Dans son jeune temps, elle a décidé de faire du nôtre son
foyer. Il ne lui a pas fallu longtemps pour nous rendre attentifs à ses
besoins, empressés à ses caprices. Ce fut un dressage en douceur, avec des
ronronnements, des petits miaulements, des acceptations de caresses, des lèchements
de babines très ostensibles, des frottements suggestifs. Sa maîtrise parfaite
de la manipulation témoignait d’une connaissance de la psychologie humaine très
étonnante. Son don d’observation, une intuition démultipliée, son esprit de
déduction lui permirent de publier plusieurs ouvrages qui restent dans les mémoires :
« L’inné et l’acquis chez le chat de gouttière »
« Nos amis les humains », traité d’ethnologie et
anthropologie comparées
« Le Maine-coon cat et le Persan », un essai politique,
toujours d’actualité
Sa pochade gastronomique en alexandrins, façon fabuliste
« La souris des champs et la souris de ville » est épuisée et c’est
bien dommage.
Etc., etc.
Plus tard, fatiguée de la notoriété mais aussi blessée de
l’incompréhension grandissante face à sa réflexion très en avance sur l’académique,
perclue de conservatisme et dédiées reçues, elle se retira, encore jeune, de la
compétition médiatique pour se consacrer à la contemplation extérieure et à une
recherche intérieure.
Elle garde le silence sur l’avancement de ses travaux. Elle
nous en fera la surprise, le moment venu.

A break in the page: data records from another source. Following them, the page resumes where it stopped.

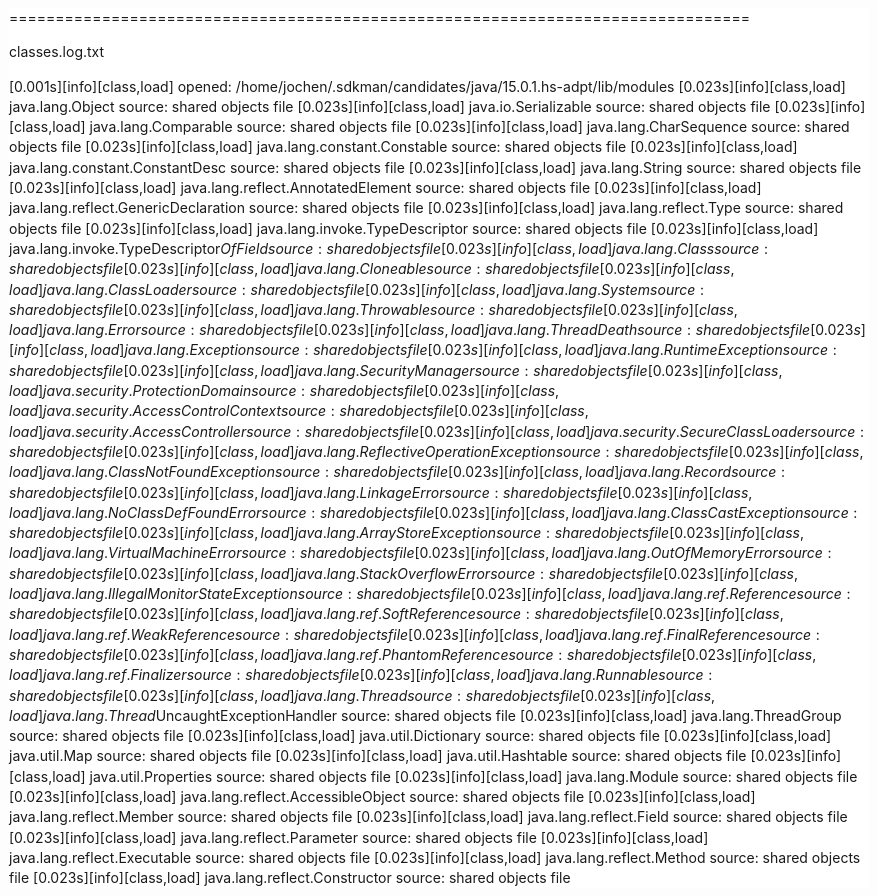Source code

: 
================================================================================

classes.log.txt

[0.001s][info][class,load] opened: /home/jochen/.sdkman/candidates/java/15.0.1.hs-adpt/lib/modules
[0.023s][info][class,load] java.lang.Object source: shared objects file
[0.023s][info][class,load] java.io.Serializable source: shared objects file
[0.023s][info][class,load] java.lang.Comparable source: shared objects file
[0.023s][info][class,load] java.lang.CharSequence source: shared objects file
[0.023s][info][class,load] java.lang.constant.Constable source: shared objects file
[0.023s][info][class,load] java.lang.constant.ConstantDesc source: shared objects file
[0.023s][info][class,load] java.lang.String source: shared objects file
[0.023s][info][class,load] java.lang.reflect.AnnotatedElement source: shared objects file
[0.023s][info][class,load] java.lang.reflect.GenericDeclaration source: shared objects file
[0.023s][info][class,load] java.lang.reflect.Type source: shared objects file
[0.023s][info][class,load] java.lang.invoke.TypeDescriptor source: shared objects file
[0.023s][info][class,load] java.lang.invoke.TypeDescriptor$OfField source: shared objects file
[0.023s][info][class,load] java.lang.Class source: shared objects file
[0.023s][info][class,load] java.lang.Cloneable source: shared objects file
[0.023s][info][class,load] java.lang.ClassLoader source: shared objects file
[0.023s][info][class,load] java.lang.System source: shared objects file
[0.023s][info][class,load] java.lang.Throwable source: shared objects file
[0.023s][info][class,load] java.lang.Error source: shared objects file
[0.023s][info][class,load] java.lang.ThreadDeath source: shared objects file
[0.023s][info][class,load] java.lang.Exception source: shared objects file
[0.023s][info][class,load] java.lang.RuntimeException source: shared objects file
[0.023s][info][class,load] java.lang.SecurityManager source: shared objects file
[0.023s][info][class,load] java.security.ProtectionDomain source: shared objects file
[0.023s][info][class,load] java.security.AccessControlContext source: shared objects file
[0.023s][info][class,load] java.security.AccessController source: shared objects file
[0.023s][info][class,load] java.security.SecureClassLoader source: shared objects file
[0.023s][info][class,load] java.lang.ReflectiveOperationException source: shared objects file
[0.023s][info][class,load] java.lang.ClassNotFoundException source: shared objects file
[0.023s][info][class,load] java.lang.Record source: shared objects file
[0.023s][info][class,load] java.lang.LinkageError source: shared objects file
[0.023s][info][class,load] java.lang.NoClassDefFoundError source: shared objects file
[0.023s][info][class,load] java.lang.ClassCastException source: shared objects file
[0.023s][info][class,load] java.lang.ArrayStoreException source: shared objects file
[0.023s][info][class,load] java.lang.VirtualMachineError source: shared objects file
[0.023s][info][class,load] java.lang.OutOfMemoryError source: shared objects file
[0.023s][info][class,load] java.lang.StackOverflowError source: shared objects file
[0.023s][info][class,load] java.lang.IllegalMonitorStateException source: shared objects file
[0.023s][info][class,load] java.lang.ref.Reference source: shared objects file
[0.023s][info][class,load] java.lang.ref.SoftReference source: shared objects file
[0.023s][info][class,load] java.lang.ref.WeakReference source: shared objects file
[0.023s][info][class,load] java.lang.ref.FinalReference source: shared objects file
[0.023s][info][class,load] java.lang.ref.PhantomReference source: shared objects file
[0.023s][info][class,load] java.lang.ref.Finalizer source: shared objects file
[0.023s][info][class,load] java.lang.Runnable source: shared objects file
[0.023s][info][class,load] java.lang.Thread source: shared objects file
[0.023s][info][class,load] java.lang.Thread$UncaughtExceptionHandler source: shared objects file
[0.023s][info][class,load] java.lang.ThreadGroup source: shared objects file
[0.023s][info][class,load] java.util.Dictionary source: shared objects file
[0.023s][info][class,load] java.util.Map source: shared objects file
[0.023s][info][class,load] java.util.Hashtable source: shared objects file
[0.023s][info][class,load] java.util.Properties source: shared objects file
[0.023s][info][class,load] java.lang.Module source: shared objects file
[0.023s][info][class,load] java.lang.reflect.AccessibleObject source: shared objects file
[0.023s][info][class,load] java.lang.reflect.Member source: shared objects file
[0.023s][info][class,load] java.lang.reflect.Field source: shared objects file
[0.023s][info][class,load] java.lang.reflect.Parameter source: shared objects file
[0.023s][info][class,load] java.lang.reflect.Executable source: shared objects file
[0.023s][info][class,load] java.lang.reflect.Method source: shared objects file
[0.023s][info][class,load] java.lang.reflect.Constructor source: shared objects file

Elle nous fit récemment une confidence : « Je suis très déçue par le
comportement de Tigre, mon nouveau protégé que vous avez adopté. Il ne me
témoigne aucun respect, moi, qui pourrais être son
arrière-arrière-arrière-arrière grand-mère si je n’avais pas eu la totale quand
il l’a fallu. Il me bouscule, vole mon saumon, passe devant moi. Plus leste, il
n’a pas de peine à attraper les petites souris ou un petit oiseau. Il sait
qu’un cuisseau de musaraigne ou le sot-l’y-laisse d’une petite mésange sont mes
plats préférés. Plutôt que de m’en faire cadeau, il se place à un mètre devant
moi et déguste les bestioles en en faisant craquer les os. Il me laisse, par
dérision, la vésicule toute amère ou les plumes. C’est un problème de
génération et, dans mon jeune temps, c’eût été impensable. La Société Féline
Internationale aura du mal à rétablir la situation ».
Profil.- Née le 29 mars 2002. Mère européenne d’Auvergne et
père inconnu. C’est une chatte sans prétention qui passerait inaperçue. Elle
est de la race de l’espèce de gouttière. On l’écraserait sans faire attention
si l’occasion se présentait.
Comme toutes les chattes de gouttière, elle a horreur de
l’eau. Elle ne peut pas être confondue avec le poisson-chat flottant de ce qui
reste de la Grande Barrière de corail. Elle ne ressemble pas non plus au
chat-huant ni au chat perché des îles des mers du Nord.
Sa petite enfance ne fut pas rose car elle fut abandonnée à
l’âge de deux mois par une mère très peu possessive et très pressée d’aller
danser la bourrée avec les mâles de son voisinage.